Example of an Innovator: Albert Einstein

The Synthesizer:

Often capable of exerting influence on those around them, the Synthesizer has the ability to see the big picture and quickly find ways to integrate various elements of a project together. This type of leader may exhibit great insight into problems and the intelligence required to find the proper solutions. At their best, they can be leaders of great vision and strategy.

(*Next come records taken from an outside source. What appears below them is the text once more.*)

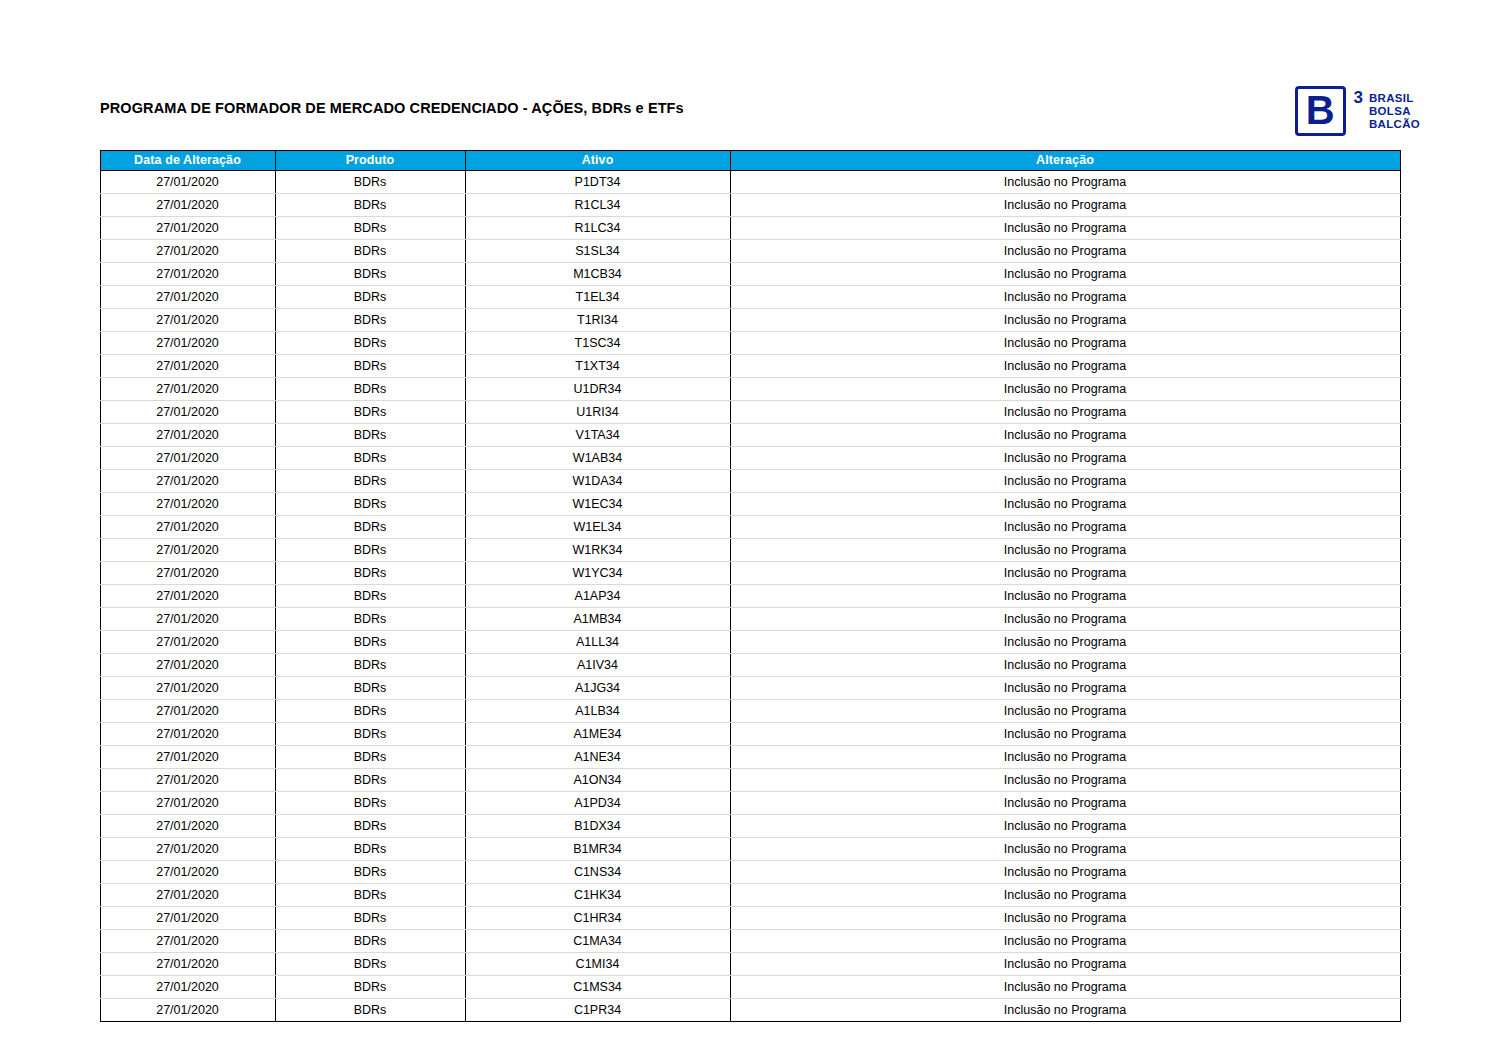PROGRAMA DE FORMADOR DE MERCADO CREDENCIADO - AÇÕES, BDRs e ETFs
B
3
Brasil
Bolsa
Balcão
| Data de Alteração | Produto | Ativo | Alteração |
| --- | --- | --- | --- |
| 27/01/2020 | BDRs | P1DT34 | Inclusão no Programa |
| 27/01/2020 | BDRs | R1CL34 | Inclusão no Programa |
| 27/01/2020 | BDRs | R1LC34 | Inclusão no Programa |
| 27/01/2020 | BDRs | S1SL34 | Inclusão no Programa |
| 27/01/2020 | BDRs | M1CB34 | Inclusão no Programa |
| 27/01/2020 | BDRs | T1EL34 | Inclusão no Programa |
| 27/01/2020 | BDRs | T1RI34 | Inclusão no Programa |
| 27/01/2020 | BDRs | T1SC34 | Inclusão no Programa |
| 27/01/2020 | BDRs | T1XT34 | Inclusão no Programa |
| 27/01/2020 | BDRs | U1DR34 | Inclusão no Programa |
| 27/01/2020 | BDRs | U1RI34 | Inclusão no Programa |
| 27/01/2020 | BDRs | V1TA34 | Inclusão no Programa |
| 27/01/2020 | BDRs | W1AB34 | Inclusão no Programa |
| 27/01/2020 | BDRs | W1DA34 | Inclusão no Programa |
| 27/01/2020 | BDRs | W1EC34 | Inclusão no Programa |
| 27/01/2020 | BDRs | W1EL34 | Inclusão no Programa |
| 27/01/2020 | BDRs | W1RK34 | Inclusão no Programa |
| 27/01/2020 | BDRs | W1YC34 | Inclusão no Programa |
| 27/01/2020 | BDRs | A1AP34 | Inclusão no Programa |
| 27/01/2020 | BDRs | A1MB34 | Inclusão no Programa |
| 27/01/2020 | BDRs | A1LL34 | Inclusão no Programa |
| 27/01/2020 | BDRs | A1IV34 | Inclusão no Programa |
| 27/01/2020 | BDRs | A1JG34 | Inclusão no Programa |
| 27/01/2020 | BDRs | A1LB34 | Inclusão no Programa |
| 27/01/2020 | BDRs | A1ME34 | Inclusão no Programa |
| 27/01/2020 | BDRs | A1NE34 | Inclusão no Programa |
| 27/01/2020 | BDRs | A1ON34 | Inclusão no Programa |
| 27/01/2020 | BDRs | A1PD34 | Inclusão no Programa |
| 27/01/2020 | BDRs | B1DX34 | Inclusão no Programa |
| 27/01/2020 | BDRs | B1MR34 | Inclusão no Programa |
| 27/01/2020 | BDRs | C1NS34 | Inclusão no Programa |
| 27/01/2020 | BDRs | C1HK34 | Inclusão no Programa |
| 27/01/2020 | BDRs | C1HR34 | Inclusão no Programa |
| 27/01/2020 | BDRs | C1MA34 | Inclusão no Programa |
| 27/01/2020 | BDRs | C1MI34 | Inclusão no Programa |
| 27/01/2020 | BDRs | C1MS34 | Inclusão no Programa |
| 27/01/2020 | BDRs | C1PR34 | Inclusão no Programa |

The fixation of the Synthesizer is detachment from emotions.This serves him well in the ability to integrate complex components, but it may lead him to be less than sympathetic to those around them.This trait may also cause the Synthesizer to be poor at giving positive reinforcement to those he leads.

Example of a Synthesizer: Richard Nixon

The Partner:

With fear as the chief driving force of their personality, the Partner tends to be a highly team oriented leader who bring out the best in others.Their worries can translate well into the ability of challenging others in ways that makes them accountable for their role within the team.Partners are seen as trustworthy, reliable, and capable of sacrifice for others.

Fear though can also cause self-doubt within Partners, and they may put off decisive actions on issues that trouble them.Some may take up the habit of looking for hidden agendas within the sub-ordinates they lead.

Example of a Partner: Colin Powell

The Cheerleader:

The charms and easy going nature of the Cheerleader can play a vital role in an organization. The Cheerleader are generally multi-talented and able to achieve distinction in various roles.Their fixation is on enthusiasm, and their optimistic nature may lead them to focus mostly on the good instead of the bad in a situation.

Because of their reluctance to see the bad side of a situation, the Cheerleader may become a poor contingency planner when leading a team, project or organization.At times they may gloss over details and not be as analytical as the task may require.

Example of a Cheerleader: John F. Kennedy

The Challenger:

With their extreme self confidence and rather soft heart, the Challenger can inspire loyalty from those he leads.The Challenger is driven by a fixation on power. They can take on vast amounts of responsibility, are highly independent, and show great courage in the face of adversity. Chalengers are willing to get in harms way in order to accomplish their goals and objectives.

Yet this need for power can sometimes result in the Challenger being viewed as a tyrant.They can also have problems admitting to any personal weaknesses, and have a tendency to become self absorbed.

Example of an Advocate: Fidel Castro

The Diplomat:

The Diplomat is a leader capable of building cooperation within a project or organization.They are the organization's referees.Challengers are also gifted at resolving problems between those who work for them, fostering group unity.Diplomats also have the ability to get along with anyone and are trusting of those around them. They are champions of diversity within the work place.

Often the draw back to their abilities to see all sides of an issue is that they may become out of touch with their own wishes.Motivated by a need to find harmony within their environment, the Diplomat may also become neglectful of real problems.